Elle détourne le regard vide pour se poser sur nos mains enlacer. Elle est si courageuse d’entendre ça. Je retiens mes larmes.

— La police a conclu comme moi que ça venait de toi. De là une longue enquête. C’est l’idée de maman qui t’a permis de te retrouver. En fait, la première semaine, une première fouille de la maison abandonnée de nos grands-parents n’avaient rien donné. En plus, assez rapidement, la police avec Interpol, avait suivi la piste d’une fuite vers l’Italie. Une personne qui te ressemblait était avec Sergio. On ne les a pas encore trouvé.

— Quand….maman….

— Maman est allé voir la police car elle se souvenait, la semaine dernière, que son frère avait son refuge dans la cave. Une sous cave quand il était ados. Alors, malgré les réticences de fouiller une seconde fois, ils sont allés, un matin, vers sept heure. Une enquêtrice avait déplacer une bibliothèque, pour tomber sur un mur. Un mur de briques, construit, de quelques jours. Il caché une porte fermé aussi à clé.

— Non….

— Malheureusement si. Tu veux que je continue ?

— Fin…court.

— D’accord. Comment te le rapporter sans que ça soit trop difficile à entendre. Il n’y avait pas de lumière, tu étais attachée par les poignets, nue, yeux bandés, une corde dans ta bouche. Tu te souviens vraiment de rien ?

Elle tend l’autre main pour signifier sans doute de boire un peu. C’est que deux verres plus tard qu’elle me répond :

— Un peu maintenant.

— Tu veux me raconter ? Tu auras tout le temps pour témoigner, le jour où ils seront en prison, lors du procès.

Elle revient serrer ma main et me plonge dans l’antre.

— J’étais déjà fatiguée, je fixais le sol. Et…Nicolas avait dû dire quelque chose, du genre, « Il faut partir, elle crèvera ». L’autre avait dit en bandant mes yeux et ma bouche, « J’arrive, je l’a prépare pour son enterrement sauf si on retrouve la mignonne.
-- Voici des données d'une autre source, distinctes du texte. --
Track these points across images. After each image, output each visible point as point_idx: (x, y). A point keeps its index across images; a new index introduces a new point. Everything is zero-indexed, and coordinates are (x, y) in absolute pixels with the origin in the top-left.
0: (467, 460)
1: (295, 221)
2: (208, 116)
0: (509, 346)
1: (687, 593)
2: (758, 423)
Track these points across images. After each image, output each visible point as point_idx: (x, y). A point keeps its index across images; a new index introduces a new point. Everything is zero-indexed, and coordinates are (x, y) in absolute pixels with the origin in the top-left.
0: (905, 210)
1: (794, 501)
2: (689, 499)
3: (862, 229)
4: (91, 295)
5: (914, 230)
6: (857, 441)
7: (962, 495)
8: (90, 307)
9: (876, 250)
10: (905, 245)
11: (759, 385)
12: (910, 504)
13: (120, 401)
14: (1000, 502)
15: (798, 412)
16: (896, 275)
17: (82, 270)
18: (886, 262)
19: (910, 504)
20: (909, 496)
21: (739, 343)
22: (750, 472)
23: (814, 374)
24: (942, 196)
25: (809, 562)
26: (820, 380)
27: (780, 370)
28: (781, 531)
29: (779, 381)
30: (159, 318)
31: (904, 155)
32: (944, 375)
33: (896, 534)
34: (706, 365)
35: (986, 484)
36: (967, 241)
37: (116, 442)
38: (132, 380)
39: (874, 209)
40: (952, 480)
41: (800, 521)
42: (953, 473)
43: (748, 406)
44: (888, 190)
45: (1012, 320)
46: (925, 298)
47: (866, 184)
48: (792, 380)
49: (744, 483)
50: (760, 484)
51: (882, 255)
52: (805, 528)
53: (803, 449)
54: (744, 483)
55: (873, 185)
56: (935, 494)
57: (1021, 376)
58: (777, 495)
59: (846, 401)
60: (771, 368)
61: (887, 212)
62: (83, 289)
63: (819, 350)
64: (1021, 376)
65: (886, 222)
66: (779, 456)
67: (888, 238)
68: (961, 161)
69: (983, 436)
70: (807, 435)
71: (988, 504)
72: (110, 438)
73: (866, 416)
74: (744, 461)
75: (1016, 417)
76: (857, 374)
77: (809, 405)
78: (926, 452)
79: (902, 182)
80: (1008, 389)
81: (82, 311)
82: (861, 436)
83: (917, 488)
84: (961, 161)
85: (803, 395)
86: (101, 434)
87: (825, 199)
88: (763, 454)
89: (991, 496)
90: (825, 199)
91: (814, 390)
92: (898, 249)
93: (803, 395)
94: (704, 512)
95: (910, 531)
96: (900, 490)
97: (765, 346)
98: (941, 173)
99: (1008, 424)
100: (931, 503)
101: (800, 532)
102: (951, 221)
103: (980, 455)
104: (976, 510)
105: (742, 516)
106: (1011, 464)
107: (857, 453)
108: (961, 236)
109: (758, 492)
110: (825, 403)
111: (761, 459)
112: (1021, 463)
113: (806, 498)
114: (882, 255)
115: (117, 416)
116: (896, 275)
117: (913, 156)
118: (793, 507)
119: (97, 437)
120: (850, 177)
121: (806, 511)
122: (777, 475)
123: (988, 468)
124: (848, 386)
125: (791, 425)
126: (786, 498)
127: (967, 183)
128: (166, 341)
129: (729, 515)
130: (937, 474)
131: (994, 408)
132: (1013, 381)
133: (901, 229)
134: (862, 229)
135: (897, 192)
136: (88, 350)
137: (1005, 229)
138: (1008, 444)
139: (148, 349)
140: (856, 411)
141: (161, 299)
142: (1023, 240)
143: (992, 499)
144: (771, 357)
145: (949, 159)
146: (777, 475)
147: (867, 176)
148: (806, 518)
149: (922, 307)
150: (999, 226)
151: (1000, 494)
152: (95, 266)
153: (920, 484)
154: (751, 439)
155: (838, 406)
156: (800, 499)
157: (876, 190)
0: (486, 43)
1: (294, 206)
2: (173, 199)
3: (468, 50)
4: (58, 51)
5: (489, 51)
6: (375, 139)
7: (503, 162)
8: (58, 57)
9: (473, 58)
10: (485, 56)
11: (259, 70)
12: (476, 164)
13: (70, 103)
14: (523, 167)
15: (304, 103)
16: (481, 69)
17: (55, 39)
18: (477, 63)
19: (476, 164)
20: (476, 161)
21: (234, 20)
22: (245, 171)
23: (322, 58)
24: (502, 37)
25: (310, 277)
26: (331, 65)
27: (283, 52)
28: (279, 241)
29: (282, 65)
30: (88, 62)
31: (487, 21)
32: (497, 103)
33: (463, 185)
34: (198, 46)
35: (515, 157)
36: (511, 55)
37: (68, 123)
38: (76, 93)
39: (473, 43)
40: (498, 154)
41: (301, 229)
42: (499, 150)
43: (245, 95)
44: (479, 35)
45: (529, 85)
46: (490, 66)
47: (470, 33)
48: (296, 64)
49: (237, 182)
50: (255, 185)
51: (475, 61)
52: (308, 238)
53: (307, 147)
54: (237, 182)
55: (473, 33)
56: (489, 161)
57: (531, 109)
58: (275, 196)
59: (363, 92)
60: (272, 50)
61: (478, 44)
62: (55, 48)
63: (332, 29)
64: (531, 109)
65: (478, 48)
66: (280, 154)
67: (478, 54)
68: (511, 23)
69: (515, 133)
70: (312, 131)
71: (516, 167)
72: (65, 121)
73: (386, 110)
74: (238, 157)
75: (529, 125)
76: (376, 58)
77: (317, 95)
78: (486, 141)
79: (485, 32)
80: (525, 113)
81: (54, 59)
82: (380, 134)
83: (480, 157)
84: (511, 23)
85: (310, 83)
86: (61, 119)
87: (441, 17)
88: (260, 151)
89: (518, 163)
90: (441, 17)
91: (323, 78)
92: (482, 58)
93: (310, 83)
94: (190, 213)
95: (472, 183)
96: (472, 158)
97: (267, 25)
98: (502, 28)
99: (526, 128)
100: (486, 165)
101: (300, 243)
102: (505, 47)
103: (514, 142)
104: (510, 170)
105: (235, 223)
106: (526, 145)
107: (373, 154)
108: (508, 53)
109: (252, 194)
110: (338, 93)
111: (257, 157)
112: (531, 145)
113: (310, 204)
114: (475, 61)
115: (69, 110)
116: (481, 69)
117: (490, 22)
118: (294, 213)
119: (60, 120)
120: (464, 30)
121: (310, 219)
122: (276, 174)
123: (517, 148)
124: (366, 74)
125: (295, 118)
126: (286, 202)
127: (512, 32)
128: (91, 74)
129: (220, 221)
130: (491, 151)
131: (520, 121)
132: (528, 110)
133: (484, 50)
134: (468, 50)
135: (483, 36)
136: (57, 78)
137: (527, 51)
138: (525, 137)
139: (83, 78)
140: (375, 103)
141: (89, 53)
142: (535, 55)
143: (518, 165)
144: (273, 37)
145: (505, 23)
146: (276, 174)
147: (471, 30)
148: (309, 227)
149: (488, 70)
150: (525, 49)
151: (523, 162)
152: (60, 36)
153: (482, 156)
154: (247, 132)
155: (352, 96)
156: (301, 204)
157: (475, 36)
Tu es si belle, tu vas me manquer, oui, chut. Bonne chance, Marta Rosalia. »

Je ne sais que répondre. L’infirmière avec deux collègues repasse dans le couloir. Je file les interpeller.

— Excusez-moi, je voudrais discuter d’un point important.

— Oui, je vous écoute Madame Ramos me rassure la psychologue.

— Merci et sans vous dénigrez, Madame Ares, je voudrais échanger avec vous Madame Molin. Ma sœur m’a déjà demandé comment on l’a retrouvé et elle m’a dit un souvenir de la dernière fois que ses hommes lui avaient parlés. Je me sens lâche d’être juste partir à l’instant vous parlez mais, je ne sais pas quoi répondre, si c’est cela que ma sœur a besoin d’entendre.

— J’ai un peu de temps à vous consacrez.

Ses collègues continuent leurs routes et j’accueille avec soulagement, ces précieux conseils ainsi que ceux nécessaires pour changer un peu les idées de ma sœur. Je reviens dans la chambre avec quelques magazines de beautés et un petit roman. Ma lecture lui fait du bien et elle s’endort en douceur.

Le midi, elle dort encore quand nos parents prennent le relais. Je leurs faits un premier point sur le parking avec ma deuxième pause cigarette avant de partir manger à l’école où je sais que Carmen attend aussi mon point.